A few days ago, I had published a post about going back to the basics in crisis communications. There was nothing deep or new about it. I had to share with all of you some basic rules that we should never forget when a crisis occurs. Well, a crisis occurred for VW and now we are witnessing a storm hitting one of the most respectable and innovative corporations worldwide.
Well, this is the story:
The Environmental Protection Agency (E.P.A.) accused VW of using software to detect when the car is undergoing its periodic state emissions testing. This detector would turn on only during tests in the cars’ full emissions control systems. During normal driving situations, the controls are turned off, allowing the cars to spew as much as 40 times as much pollution as allowed under the Clean Air Act, the E.P.A.. The software was designed to conceal the cars’ emission of the pollutant nitrogen oxide, which contributes to the creation of ozone and smog. The Obama administration on Friday 18 September directed Volkswagen to recall nearly a half-million cars, saying the automaker illegally installed software in its diesel-power cars to evade standards for reducing smog. (Source: New York Times)
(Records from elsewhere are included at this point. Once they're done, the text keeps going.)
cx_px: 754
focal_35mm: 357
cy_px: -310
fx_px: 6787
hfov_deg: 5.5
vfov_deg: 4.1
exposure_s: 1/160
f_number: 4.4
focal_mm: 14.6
The software used to manipulate emissions tests in the United States, and the extensive attempts by Volkswagen to deflect official scrutiny before admitting misconduct this month, suggest that the cheating was not just the work of a few rogue engineers. (Source: New York Times)
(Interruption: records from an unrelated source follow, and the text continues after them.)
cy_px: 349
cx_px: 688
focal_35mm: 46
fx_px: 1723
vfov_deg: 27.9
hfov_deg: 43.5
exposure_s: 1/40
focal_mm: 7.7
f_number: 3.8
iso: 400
It’s obvious that VW deceived its customers and the US national authorities and violated a series of laws. When the public finds out about the trickeries, the consequences in the era of social media might be irreversible. VW had not expressed, at least until yesterday, its apology for such an outrageous practice in social media despite the negative comments in Facebook and Twitter. The head of the German automaker made a statement a few days after the outbreak of the issue expressed his apology but he was not completely sincere. Although VW has evidently made a mistake, Prof. Dr. Martin Winterkorn, CEO of Volkswagen AG said: «We do not and will not tolerate violations of any kind of our internal rules or of the law».
This statement means that either they lie or they are totally ignorant about their business outside Germany. I wonder how such an organization of VW’s magnitude said something like that. Either it is an organized deception or ignorance, VW should apologize to the public in a more sincere way using all communications channels including traditional media and social networks.
VW lost its credibility not only in the US but worldwide inflicting a heavy blow on the reputation of the brand. Does anyone still believe that the basics of crisis communications have lost their importance? It’s the basics, stupid!
The opinions expressed in this article are those of the author, and they do not reflect in any way those of his various affiliations.